As clubby and insidery as Werewolf may seem, the FooCamp players last weekend were actively seeking new recruits. In fact, James Cox said, they can make it much more exciting. "(Newbies are) really unpredictable, so they can really change the way the game works," Cox said. "You can't pick who they are and what they do...when you play with the same people for a long time, you get to know them really well and can predict werewolves."

But from the sidelines, the casual onlooker might wonder if the popularity of Werewolf is actually a glimpse at a thread of treachery running through Silicon Valley's hyper-competitive culture, particularly at an event like FooCamp where cooperation and idea-swapping rule the daylight hours.

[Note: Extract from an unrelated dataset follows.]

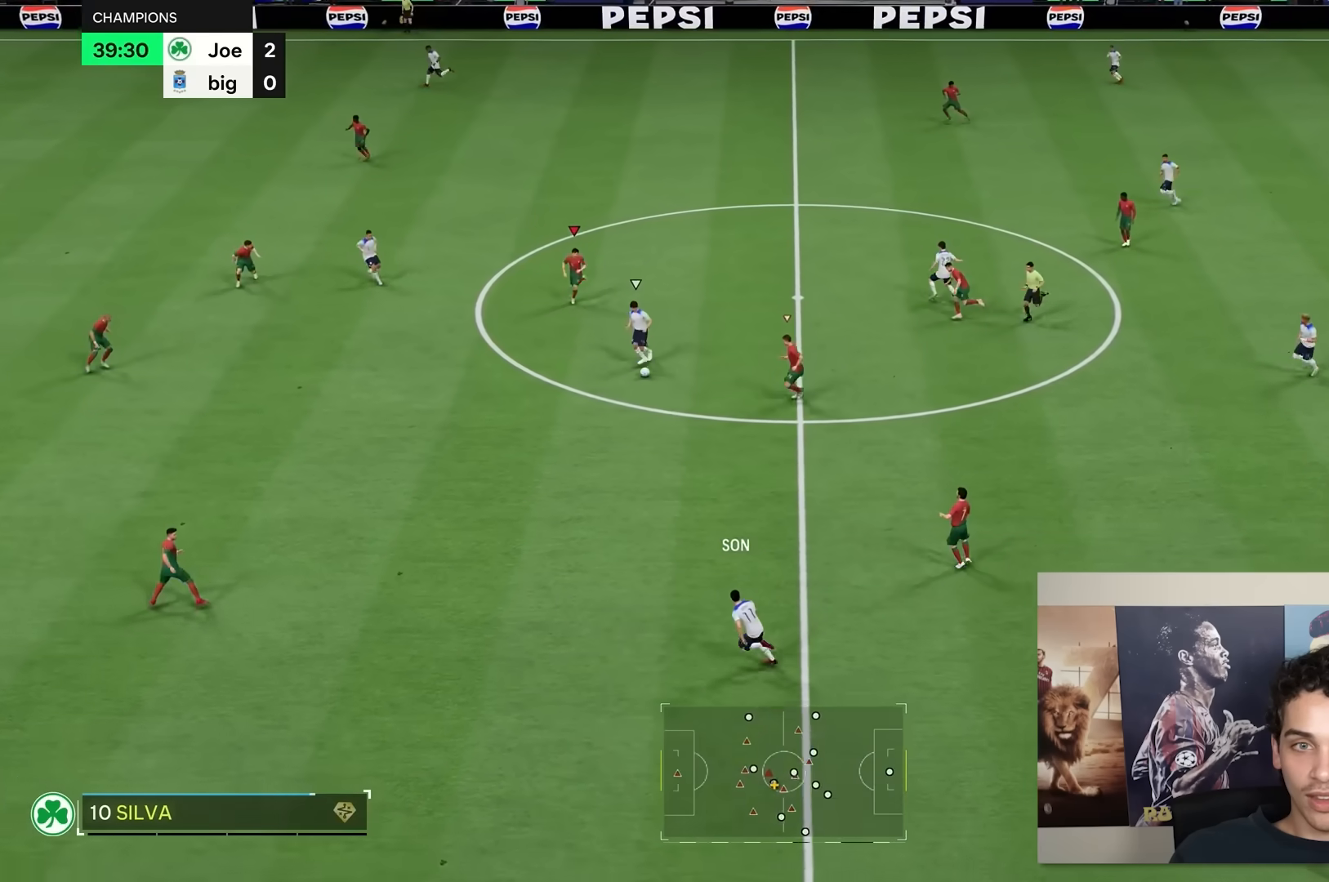
{"buttons": [], "left_stick": "down", "right_stick": "center", "events": [[283, "R2", "up"], [300, "left_stick", "down"]]}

"When ethical considerations are put on hold, you see how people perform in that sense...it's tempting to assign meaning to that," Area/Code's Kevin Slavin said. "I have seen some people lie so convincingly that it's tempting to assign meaning to that with regards to their actual character, and I think that it would be a classic mistake, and it may be in fact the very fact that this has no consequences that allows them to lie so persuasively."

"If it actually lined up one to one in terms of how one played Werewolf and how their interactions played out in the real world," Slavin continued, "we'd end up with some very scary conclusions."